Email in 2025 Featuring Jordie van Rijn, Email Vendor Selection

Email in 2025 guest contributor card highlighting Jordie Van Rijn from emailvendorselection.com

Please welcome Jordie van Rijn!

Jordie van Rijn is email marketing consultant at emailmonday and founder of emailvendorselection.com.

Marketers may have a few less-than-sunny days in their future if Jordie has anything to say about it, but it seems smart marketers have a chance at seeing a rainbow on the horizon if they keep their sights set on email in 2025. Read on to find out how Jordie sees the next few years playing out for marketers:

How do you see email fitting into the marketing mix in 2025?

It seems like there is some stormy weather ahead in Marketing land. And I know that isn’t a happy message, but it’s looking to become a lot tougher to reach your audience in the coming years.

Smart marketers will think of what to do in bad weather scenarios, and email marketing is a key part of that. Some trends to keep an eye on…

  • Social platforms will become less and less effective as they get more crowded. Or just overflowing with AI generated nonsense. So if you want, or need to shift focus, get ready to use email and re-build your audience on other platforms.
  • Ecommerce purchase habits of customers and B2B are bound to change – something to keep a close eye on in your market. How will they find you and how can you keep that relationship going. Double the impact if you sell digital products and downloads.
  • Generative AI will bring amazing things and efficiency. Side effects will be up for debate. But what we know for sure SEO and SEO-centric content marketing will become harder. A different way to promote your content is needed.

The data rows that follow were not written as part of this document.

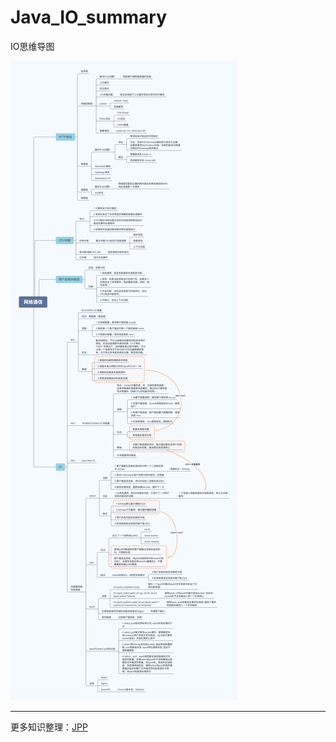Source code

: # Java_IO_summary
IO思维导图

![IO](https://github.com/YorickYu/Java_IO_summary/blob/main/images/IO.png)

---

更多知识整理：[JPP](https://github.com/YorickYu/JPP)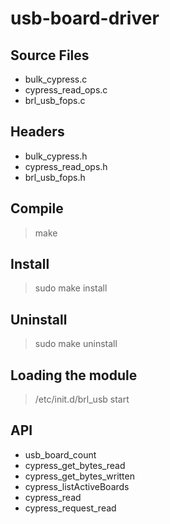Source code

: usb-board-driver
================

## Source Files ##
- bulk_cypress.c
- cypress_read_ops.c
- brl_usb_fops.c

## Headers ##
- bulk_cypress.h
- cypress_read_ops.h
- brl_usb_fops.h

## Compile ##
> make

## Install ##
> sudo make install

## Uninstall ##
> sudo make uninstall

## Loading the module ##
> /etc/init.d/brl_usb start

## API ##
- usb_board_count
- cypress_get_bytes_read
- cypress_get_bytes_written
- cypress_listActiveBoards
- cypress_read
- cypress_request_read
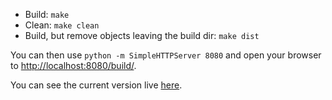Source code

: - Build: `make`
- Clean: `make clean`
- Build, but remove objects leaving the build dir: `make dist`

You can then use `python -m SimpleHTTPServer 8080` and open your browser to [http://localhost:8080/build/](http://localhost:8080/build/).

You can see the current version live [here](https://latte.tfaieta.now.sh/).
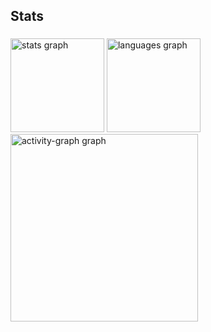 <h2 align="left">Stats</h2>

###

<div align="left">
  <img src="https://github-readme-stats.vercel.app/api?username=fsversutti&hide_title=false&hide_rank=false&show_icons=true&include_all_commits=true&count_private=true&disable_animations=false&theme=gruvbox_light&locale=en&hide_border=false&order=1" height="150" alt="stats graph"  />
  <img src="https://github-readme-stats.vercel.app/api/top-langs?username=fsversutti&locale=en&hide_title=false&layout=compact&card_width=320&langs_count=5&theme=gruvbox_light&hide_border=false&order=2" height="150" alt="languages graph"  />
  <img src="https://github-readme-activity-graph.vercel.app/graph?username=fsversutti&radius=16&theme=gruvbox&area=true&order=5" height="300" alt="activity-graph graph"  />
</div>

###
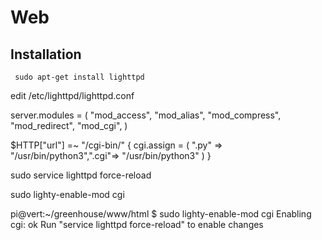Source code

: # Web

## Installation 

     sudo apt-get install lighttpd


 edit /etc/lighttpd/lighttpd.conf

server.modules = (
        "mod_access",
        "mod_alias",
        "mod_compress",
        "mod_redirect",
        "mod_cgi",
)

$HTTP["url"] =~ "/cgi-bin/" {
 cgi.assign = ( ".py" => "/usr/bin/python3",".cgi"=> "/usr/bin/python3" )
}

sudo service lighttpd force-reload 

sudo lighty-enable-mod cgi


pi@vert:~/greenhouse/www/html $ sudo lighty-enable-mod cgi
Enabling cgi: ok
Run "service lighttpd force-reload" to enable changes

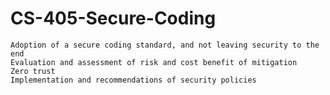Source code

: # CS-405-Secure-Coding


    Adoption of a secure coding standard, and not leaving security to the end
    Evaluation and assessment of risk and cost benefit of mitigation
    Zero trust
    Implementation and recommendations of security policies
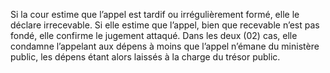 Si la cour estime que l’appel est tardif ou irrégulièrement formé, elle le déclare irrecevable.
Si elle estime que l’appel, bien que recevable n’est pas fondé, elle confirme le jugement attaqué.
Dans les deux (02) cas, elle condamne l’appelant aux dépens à moins que l’appel n’émane du ministère public, les dépens étant alors laissés à la charge du trésor public.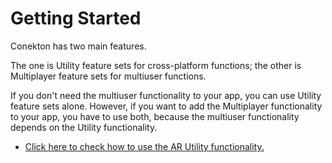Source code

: # Getting Started

Conekton has two main features.

The one is Utility feature sets for cross-platform functions; the other is Multiplayer feature sets for multiuser functions.

If you don't need the multiuser functionality to your app, you can use Utility feature sets alone. However, if you want to add the Multiplayer functionality to your app, you have to use both, because the multiuser functionality depends on the Utility functionality.

- [Click here to check how to use the AR Utility functionality. ](./GettingStarted-ARUtility.md)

Even one of these changes can a big shift for your marketing. Luckily email, and this is where you’ll see it shine in 2025… email can be the glue between channels.

  • (Re-)build audiences in multiple channels.
  • Nurture relationships with your current customers
  • Promote products / services directly and activate audiences

I think, that while other channels start to become less effective, building a solid email list now isn’t a bad idea. And remember channels aren’t competing with each other, they can amplify each other, so I’d take a cross-promotional mindset. Even if your customer data isn’t all centralized.

What about email do you see as a nice-to-have for now, but feel will be considered table stakes by 2025?

Email platforms will have Generative AI embedded to help you write and create your emails. To suggest subject lines, write a text blurb based on your blog article url, and give text improvement suggestions. Something like ChatGPT can do this already, but then inside your trusty email marketing tools. I wrote a piece on Generative Personalisation with AI, that may be a bit harder to get embedded – but as these functions come closer to your Personalisation data… that dream of the unique email for each and every recipient may just come true.

A chart showing the impact of using AI to create unique personalized content

You can already see it happening now. We made an overview of AI writing tools, but expect many of these functionalities to become embedded into email and other SAAS tools – they will end up where they make the most sense workflow wise.

What do you hope or wish to see change within email by 2025?

There are lots of inspiring developments I’d like to witness in email marketing. But every change starts small. So my wish for email marketing is for you, reading this right now. Yes you. 😀

  • If you can deliver a bit more value to your email subscribers.
  • If you can delight your customers every once in a while.
  • If you can set aside some time for a bit of extra experimentation and creativity.
  • If you can take a little step to get to know a bit more about your recipients, and profile enrichment.

Your subscribers will be happier for it. And that little bit of extra passion shines through.

PS: Oh and yes, and this is a pet peeve. I’d love it if we keep a clear separation between email marketing and email outreach (you know those unsolicited sales emails, that somehow all normal people call spam, is illegal in a lot of countries, but a whole industry of outreaching tools doesn’t seem to see that).